Solution Explanation for LeetCode Problem 2026: Low-Quality Problems

This problem requires identifying LeetCode problems with a like percentage less than 60%. The solution involves calculating the like percentage for each problem and filtering based on this threshold.

Approach:

The most straightforward approach uses SQL queries to directly manipulate the Problems table. We calculate the like percentage within the query and then filter rows based on this percentage.

SQL Solution (MySQL):

SELECT problem_id
FROM Problems
WHERE likes / (likes + dislikes) < 0.6
ORDER BY problem_id;

Explanation:

1. SELECT problem_id: This selects the problem_id column, which represents the ID of each problem.

2. FROM Problems: This specifies that we are querying the Problems table.

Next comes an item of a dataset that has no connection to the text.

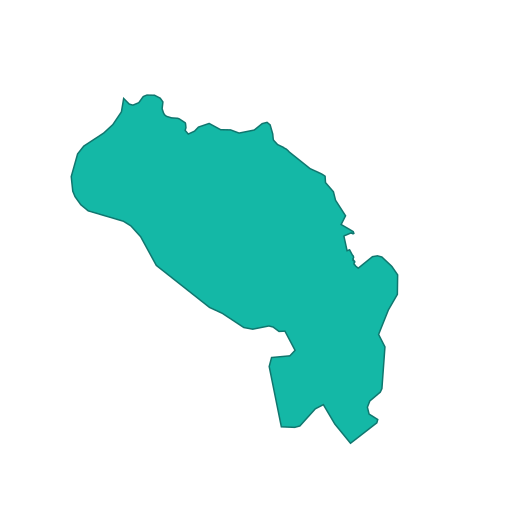 the district of Limerick City North Lea-7, Clare, Ireland, rotated 51°
{"feature_id": "5873133B71721430029846", "entity_name": "Limerick City North Lea-7", "entity_type": "district", "adm_level": 2, "iso_a3": "IRL", "parent_name": "Ireland", "parent_adm1": "Clare", "projection": "albers", "projection_center": [-8.651, 52.672], "detail": "fine", "context": "isolated", "style": "filled", "palette": "teal", "viewbox_px": 512, "rotation_deg": 51, "n_neighbors": 0, "source": "geoboundaries", "source_scale": "gbopen_adm2", "svg_char_len": 1980}
<svg xmlns="http://www.w3.org/2000/svg" viewBox="0 0 512 512"><g transform="rotate(51 256 256)"><path d="M50.3,259.7L59.3,269.9L63.8,284.6L64.6,297.0L62.2,320.7L64.4,330.4L78.0,349.6L90.3,357.6L96.0,359.3L106.0,359.9L115.3,358.0L145.5,337.2L153.8,334.3L168.4,333.5L200.6,339.4L266.7,324.5L279.3,318.3L303.9,310.5L310.8,304.6L318.5,290.0L322.0,287.4L329.1,285.6L332.6,280.8L353.9,285.0L354.9,292.5L344.7,307.8L350.2,315.3L404.7,343.8L413.5,333.8L415.7,328.9L412.1,306.1L413.9,297.2L436.2,300.5L461.0,300.4L461.7,267.1L459.7,264.3L450.0,267.6L443.6,264.6L440.3,258.8L440.0,245.1L438.3,241.6L407.8,213.0L394.1,210.1L381.2,187.0L374.8,170.3L359.8,157.8L349.8,157.0L348.5,157.1L336.0,158.8L332.3,161.5L329.8,165.9L329.8,184.2L326.7,184.9L324.7,184.8L324.4,185.0L323.8,184.8L322.8,183.7L322.9,183.3L322.9,183.1L322.7,182.9L322.4,182.8L322.2,182.7L321.7,182.7L321.3,182.9L321.3,183.0L321.2,183.1L320.6,183.3L320.3,183.3L320.1,183.1L319.8,182.4L319.2,182.5L319.1,182.3L318.8,181.6L318.4,180.9L317.1,180.4L315.9,180.5L310.1,179.4L309.2,181.9L295.9,175.2L296.0,174.0L296.2,173.5L296.3,173.2L297.9,167.5L298.1,167.5L298.1,167.4L298.6,167.3L298.9,167.0L299.1,166.8L299.2,166.7L299.4,166.6L299.6,166.7L299.8,166.7L299.9,166.3L300.0,166.0L300.0,165.7L298.2,165.1L285.1,170.0L281.1,161.1L262.7,159.1L254.8,155.4L242.7,155.8L237.5,152.1L236.1,152.5L233.7,153.3L222.1,159.0L196.1,164.7L194.7,164.8L194.3,164.8L191.9,165.2L189.5,166.3L189.1,166.2L183.0,169.1L177.0,169.5L175.6,168.8L171.7,166.2L163.0,162.5L159.1,163.3L157.0,167.9L157.0,178.1L149.8,191.8L142.0,196.4L135.6,204.0L123.5,209.0L119.6,219.6L120.3,225.2L118.6,231.9L114.0,232.0L113.8,232.0L112.2,229.7L109.5,227.9L109.4,227.9L108.9,227.6L108.7,227.4L107.8,227.2L101.0,229.4L100.6,229.7L99.8,230.1L95.5,234.7L91.7,237.3L91.0,237.7L88.7,238.2L86.5,237.8L82.5,236.3L77.7,231.4L73.1,231.1L67.2,233.7L62.3,239.5L61.3,242.6L61.2,243.6L63.1,250.6L61.3,256.7L58.2,258.9L50.3,259.7Z" fill="#14b8a6" stroke="#0f766e" stroke-width="1.5"/></g></svg>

3. WHERE likes / (likes + dislikes) < 0.6: This is the core of the solution. It calculates the like percentage (likes / (likes + dislikes)) for each problem and filters the results to include only those where the percentage is strictly less than 0.6 (60%). Note that we're implicitly converting the result of the division to a floating-point number for comparison.

4. ORDER BY problem_id: This sorts the results in ascending order of problem_id, as required by the problem statement.

Time Complexity Analysis:

The time complexity of the SQL query is O(N), where N is the number of rows in the Problems table. This is because the database system will need to iterate through each row to compute the like percentage and apply the filter. The ORDER BY clause adds a small overhead for sorting, but it doesn't change the overall time complexity. The exact efficiency depends on the database system's query optimization techniques, but a linear scan is the most likely operation.

Space Complexity Analysis:

The space complexity is O(M), where M is the number of low-quality problems that satisfy the condition. The space is used to store the results before they are returned. In the worst case, M could be equal to N, but typically, it would be a smaller subset of the total problems. The database system's internal workings might also use additional temporary space, but this is usually handled internally and not considered part of the algorithm's space complexity.

No other programming languages are needed to solve this problem as it is purely a database query question. The provided SQL code is a complete and efficient solution.